Nearly a century ago, the Guardians of Traffic were imagined as icons for a city that, at the time, was the fifth largest in the nation. Time took its toll on Cleveland and on the Guardians. By the 1970s, the bridge had become so decrepit that there were calls for demolition. But they got cleaned up and fixed up in the 1980s and, because everything old eventually becomes new again, in more recent years they’ve become popular inspiration for artists, T-shirt designers and ad-makers. Cleveland itself has enjoyed a similar revival from the nadir of bankruptcy.

We’ve come a long way, baby, and the Guardians can tell you all about it.

The statues inspired both the name and logo concepts revealed Friday, though they do pose some of their own challenges that prevented a total incorporation of those famous faces into the logos. And no, you won’t find a new mascot named “Guardy the Guardian” patrolling Progressive Field anytime soon. (Slider, a member of the Mascot Hall of Fame, is still gainfully employed.)

But for as complicated as this entire process turned out to be, the name itself is blissfully uncomplicated. It is free of the racial sensitivities of its predecessor and has no psychological attachment to what transpired in the 1954, 1995, 1997 and 2016 World Series. It is a fresh start for the team with the longest championship drought in the sport.

And if Tom Hanks is on board, who are we to argue?

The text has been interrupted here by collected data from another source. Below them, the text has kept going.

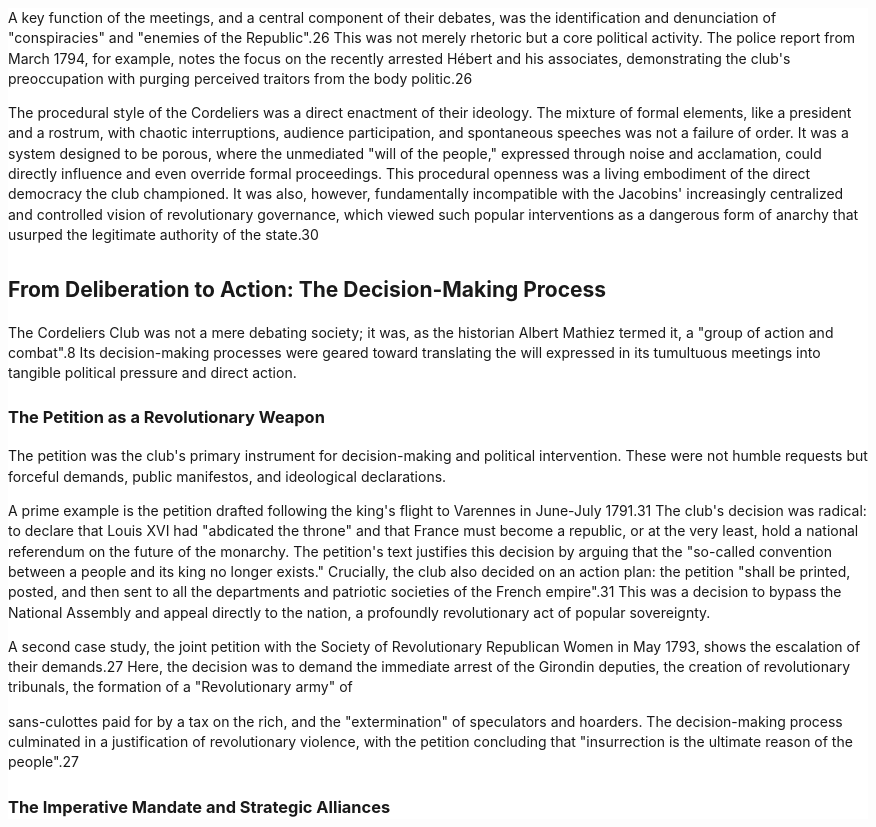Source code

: A key function of the meetings, and a central component of their debates, was the identification and denunciation of "conspiracies" and "enemies of the Republic".26 This was not merely rhetoric but a core political activity. The police report from March 1794, for example, notes the focus on the recently arrested Hébert and his associates, demonstrating the club's preoccupation with purging perceived traitors from the body politic.26

The procedural style of the Cordeliers was a direct enactment of their ideology. The mixture of formal elements, like a president and a rostrum, with chaotic interruptions, audience participation, and spontaneous speeches was not a failure of order. It was a system designed to be porous, where the unmediated "will of the people," expressed through noise and acclamation, could directly influence and even override formal proceedings. This procedural openness was a living embodiment of the direct democracy the club championed. It was also, however, fundamentally incompatible with the Jacobins' increasingly centralized and controlled vision of revolutionary governance, which viewed such popular interventions as a dangerous form of anarchy that usurped the legitimate authority of the state.30

  

## From Deliberation to Action: The Decision-Making Process

  

The Cordeliers Club was not a mere debating society; it was, as the historian Albert Mathiez termed it, a "group of action and combat".8 Its decision-making processes were geared toward translating the will expressed in its tumultuous meetings into tangible political pressure and direct action.

  

### The Petition as a Revolutionary Weapon

  

The petition was the club's primary instrument for decision-making and political intervention. These were not humble requests but forceful demands, public manifestos, and ideological declarations.

A prime example is the petition drafted following the king's flight to Varennes in June-July 1791.31 The club's decision was radical: to declare that Louis XVI had "abdicated the throne" and that France must become a republic, or at the very least, hold a national referendum on the future of the monarchy. The petition's text justifies this decision by arguing that the "so-called convention between a people and its king no longer exists." Crucially, the club also decided on an action plan: the petition "shall be printed, posted, and then sent to all the departments and patriotic societies of the French empire".31 This was a decision to bypass the National Assembly and appeal directly to the nation, a profoundly revolutionary act of popular sovereignty.

A second case study, the joint petition with the Society of Revolutionary Republican Women in May 1793, shows the escalation of their demands.27 Here, the decision was to demand the immediate arrest of the Girondin deputies, the creation of revolutionary tribunals, the formation of a "Revolutionary army" of

sans-culottes paid for by a tax on the rich, and the "extermination" of speculators and hoarders. The decision-making process culminated in a justification of revolutionary violence, with the petition concluding that "insurrection is the ultimate reason of the people".27

  

### The Imperative Mandate and Strategic Alliances

  
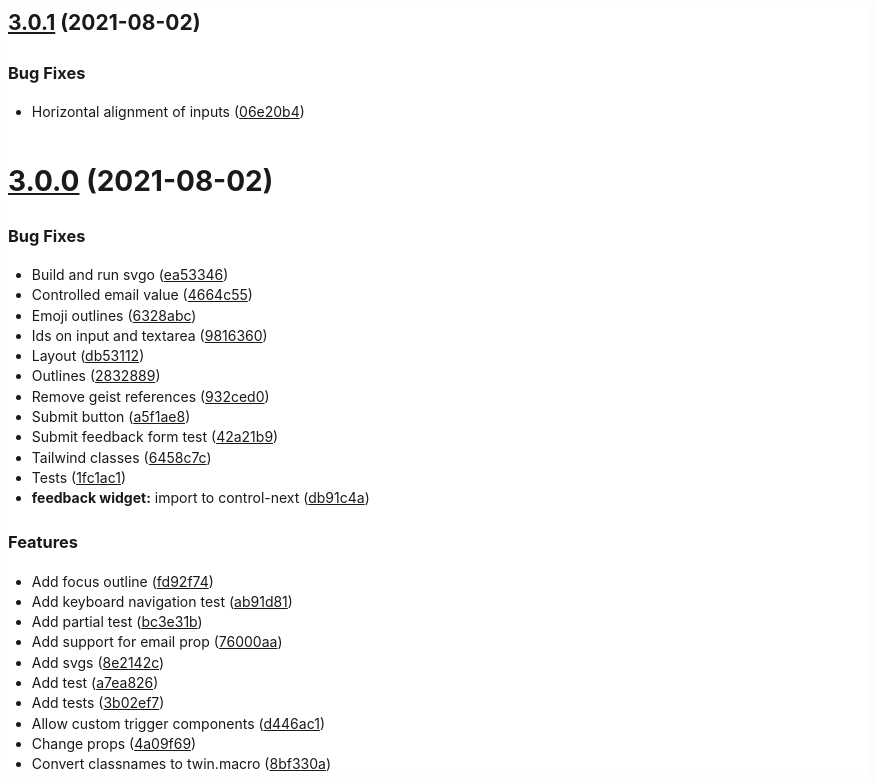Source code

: ## [3.0.1](https://github.com/Maxihost/metal-ui/compare/v3.0.0...v3.0.1) (2021-08-02)


### Bug Fixes

* Horizontal alignment of inputs ([06e20b4](https://github.com/Maxihost/metal-ui/commit/06e20b46d2708e1a861523b8c4378646ab7f45be))

# [3.0.0](https://github.com/Maxihost/metal-ui/compare/v2.8.10...v3.0.0) (2021-08-02)


### Bug Fixes

* Build and run svgo ([ea53346](https://github.com/Maxihost/metal-ui/commit/ea5334692f1c235d95a4843cee8af60688dd37bf))
* Controlled email value ([4664c55](https://github.com/Maxihost/metal-ui/commit/4664c5573ce0bd34df706ff80968b9897eff828b))
* Emoji outlines ([6328abc](https://github.com/Maxihost/metal-ui/commit/6328abc4ab08869a90f266a65e3da42cf9615c55))
* Ids on input and textarea ([9816360](https://github.com/Maxihost/metal-ui/commit/98163604da31293b17ed8c3ee6657f30e5b386a3))
* Layout ([db53112](https://github.com/Maxihost/metal-ui/commit/db531128887ecd79fa220d8ea49b8ff9d9a3f22b))
* Outlines ([2832889](https://github.com/Maxihost/metal-ui/commit/2832889f6dff53c0837b5859dbf8b2309539d050))
* Remove geist references ([932ced0](https://github.com/Maxihost/metal-ui/commit/932ced0297577c48f2617dad8a239aaf32423c2e))
* Submit button ([a5f1ae8](https://github.com/Maxihost/metal-ui/commit/a5f1ae87a65b1a86be4022d1260b1dfefafea2d7))
* Submit feedback form test ([42a21b9](https://github.com/Maxihost/metal-ui/commit/42a21b9d1cf6135092b0805c91f8e91edd5e9204))
* Tailwind classes ([6458c7c](https://github.com/Maxihost/metal-ui/commit/6458c7ce75015140a2c40727a0193e94448746ce))
* Tests ([1fc1ac1](https://github.com/Maxihost/metal-ui/commit/1fc1ac1681329bf6aae5a17aaf5eb0501e395f47))
* **feedback widget:** import to control-next ([db91c4a](https://github.com/Maxihost/metal-ui/commit/db91c4a973e6483d6734800a6de3224db8f94d2e))


### Features

* Add focus outline ([fd92f74](https://github.com/Maxihost/metal-ui/commit/fd92f7499dc5df9a2d879b2d26b7710368825d6a))
* Add keyboard navigation test ([ab91d81](https://github.com/Maxihost/metal-ui/commit/ab91d8141ccbc31366ba876027b042b0f8b62556))
* Add partial test ([bc3e31b](https://github.com/Maxihost/metal-ui/commit/bc3e31bf80d1cd9a441c20c40091461c131a70dc))
* Add support for email prop ([76000aa](https://github.com/Maxihost/metal-ui/commit/76000aa1dce6c7323bdfe1544e90ff7e9b011b22))
* Add svgs ([8e2142c](https://github.com/Maxihost/metal-ui/commit/8e2142c8991b19dac959cb0427c33aef8b1d0cbd))
* Add test ([a7ea826](https://github.com/Maxihost/metal-ui/commit/a7ea826084303443c5723d1898d5fcaf5ddca1e8))
* Add tests ([3b02ef7](https://github.com/Maxihost/metal-ui/commit/3b02ef790fc34289c5845361d32649f9832b6ea8))
* Allow custom trigger components ([d446ac1](https://github.com/Maxihost/metal-ui/commit/d446ac1ea472e42d6272d31abde1edd70f5f5757))
* Change props ([4a09f69](https://github.com/Maxihost/metal-ui/commit/4a09f69edde4c80b76d58308e13ed910a5c9d8e3))
* Convert classnames to twin.macro ([8bf330a](https://github.com/Maxihost/metal-ui/commit/8bf330af82a2d2d90fd1f54bc09a7d44f2177240))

So what we’ve learned here in Cleveland over the last year is what, exactly, is in a name. Sports team names, whether they were arrived at in 1881 or 2021, mean something to people, because the teams themselves mean something to people. We wear them on our chest, and they seep into our bloodstreams. They also seep into legal documents.

With this exciting-but-arduous process over, Cleveland baseball has a new beginning with a familiar feel. It’s a marriage of tradition and transformation. And unlike what happened with those fleeting Bridegrooms from Brooklyn, this marriage is going to last.